Center For Changing Lives has partnered with Logan Square Neighborhood Association, Lucha and, Spanish Coalition For Housing to create the Here To Stay Community Land Trust

Center for Changing Lives is a founding member of the Here to Stay Community Land Trust in Hermosa and West Logan Square. We buy properties and sell the buildings on those properties to moderate-income buyers from the community at a discounted rate, ensuring long-term affordability and extending the benefits of homeownership to a community to which they would otherwise be inaccessible.

Our vision is to interrupt the patterns of displacement and gentrification in black and brown communities by providing a mechanism for the community to own land and compete with cash buyers to create affordable homeownership for legacy families.

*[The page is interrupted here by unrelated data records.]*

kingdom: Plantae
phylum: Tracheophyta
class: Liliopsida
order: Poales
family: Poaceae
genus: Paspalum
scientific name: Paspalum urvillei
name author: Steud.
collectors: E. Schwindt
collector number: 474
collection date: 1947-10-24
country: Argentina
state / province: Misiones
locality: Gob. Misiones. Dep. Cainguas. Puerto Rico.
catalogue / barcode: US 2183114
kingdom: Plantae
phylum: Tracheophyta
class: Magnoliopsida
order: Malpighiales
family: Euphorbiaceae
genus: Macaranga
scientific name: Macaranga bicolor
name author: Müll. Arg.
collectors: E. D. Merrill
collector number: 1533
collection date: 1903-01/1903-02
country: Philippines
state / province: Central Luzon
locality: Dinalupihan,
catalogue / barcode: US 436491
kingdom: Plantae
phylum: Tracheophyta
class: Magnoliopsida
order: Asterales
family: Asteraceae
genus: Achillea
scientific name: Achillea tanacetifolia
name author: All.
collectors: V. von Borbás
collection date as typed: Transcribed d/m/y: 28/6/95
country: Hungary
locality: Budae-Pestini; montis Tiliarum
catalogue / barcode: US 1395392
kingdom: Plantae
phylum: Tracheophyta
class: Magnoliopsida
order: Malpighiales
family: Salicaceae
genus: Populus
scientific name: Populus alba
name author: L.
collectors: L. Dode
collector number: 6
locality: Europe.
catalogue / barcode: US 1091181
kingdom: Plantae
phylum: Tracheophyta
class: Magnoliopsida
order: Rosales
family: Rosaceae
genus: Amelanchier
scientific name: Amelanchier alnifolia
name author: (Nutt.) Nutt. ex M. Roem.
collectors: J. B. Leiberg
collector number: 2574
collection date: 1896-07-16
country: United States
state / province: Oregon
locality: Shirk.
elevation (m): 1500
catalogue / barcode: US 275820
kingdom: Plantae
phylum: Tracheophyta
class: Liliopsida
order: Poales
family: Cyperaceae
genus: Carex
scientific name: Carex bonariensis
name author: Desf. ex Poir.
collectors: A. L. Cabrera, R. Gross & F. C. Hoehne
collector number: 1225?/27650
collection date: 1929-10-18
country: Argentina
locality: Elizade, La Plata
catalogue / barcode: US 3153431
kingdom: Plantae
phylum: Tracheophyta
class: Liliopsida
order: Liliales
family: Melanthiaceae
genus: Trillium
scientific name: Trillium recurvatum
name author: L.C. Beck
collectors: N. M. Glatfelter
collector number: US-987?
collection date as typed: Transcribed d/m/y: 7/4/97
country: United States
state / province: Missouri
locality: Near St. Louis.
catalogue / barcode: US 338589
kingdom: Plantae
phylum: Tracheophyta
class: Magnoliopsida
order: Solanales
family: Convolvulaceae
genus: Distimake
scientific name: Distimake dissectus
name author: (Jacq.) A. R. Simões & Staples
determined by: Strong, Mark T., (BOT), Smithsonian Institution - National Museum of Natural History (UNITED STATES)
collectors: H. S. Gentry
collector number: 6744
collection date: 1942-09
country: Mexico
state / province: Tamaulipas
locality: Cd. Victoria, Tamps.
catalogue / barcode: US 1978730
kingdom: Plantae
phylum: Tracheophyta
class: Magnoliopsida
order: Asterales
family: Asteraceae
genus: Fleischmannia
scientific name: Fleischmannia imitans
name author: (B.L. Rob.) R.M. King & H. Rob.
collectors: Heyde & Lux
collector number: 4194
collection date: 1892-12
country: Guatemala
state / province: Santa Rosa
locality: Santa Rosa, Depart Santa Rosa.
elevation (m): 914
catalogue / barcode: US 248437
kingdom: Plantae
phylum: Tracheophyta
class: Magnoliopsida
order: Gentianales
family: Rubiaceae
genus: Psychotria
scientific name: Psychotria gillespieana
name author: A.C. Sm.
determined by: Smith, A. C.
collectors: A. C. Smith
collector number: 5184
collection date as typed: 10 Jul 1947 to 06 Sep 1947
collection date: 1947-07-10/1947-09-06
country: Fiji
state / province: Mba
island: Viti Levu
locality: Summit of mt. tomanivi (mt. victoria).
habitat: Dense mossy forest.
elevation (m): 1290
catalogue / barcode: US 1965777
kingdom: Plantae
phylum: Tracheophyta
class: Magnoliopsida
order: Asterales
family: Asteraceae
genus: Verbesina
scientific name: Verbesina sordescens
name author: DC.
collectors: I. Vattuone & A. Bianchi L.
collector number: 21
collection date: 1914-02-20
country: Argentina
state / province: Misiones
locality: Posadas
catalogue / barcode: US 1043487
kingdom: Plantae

Against the backdrop of rapid displacement and gentrification of our legacy families in 2018 LSNA led a community planning process for West Logan Square and Hermosa, funded and supported by LISC-Chicago. The affordable housing committee identified policies, programs, and organizing campaigns that would together form a robust response to the gentrification of the community. The plan, published in October of 2018 was called Here to Stay and one of the signature projects of the plan was the development of a Community Land Trust of the same name. Members of the committee included staff and leaders from all four founding organizations and after extensive research and organizing, they determined the best way to establish the community land trust was to develop a separate 501c3 non-profit organization that was incorporated in September 2019. Here to Stay’s first acquisition for its portfolio happened in fall 2021.

By closing the affordability gap, Here to Stay presents a permanent solution that allows low- to moderate-income legacy families to remain in the community they’ve called home for decades by providing affordable homeownership and naturally occurring affordable rental opportunities (from the rental of the units in two and three flats).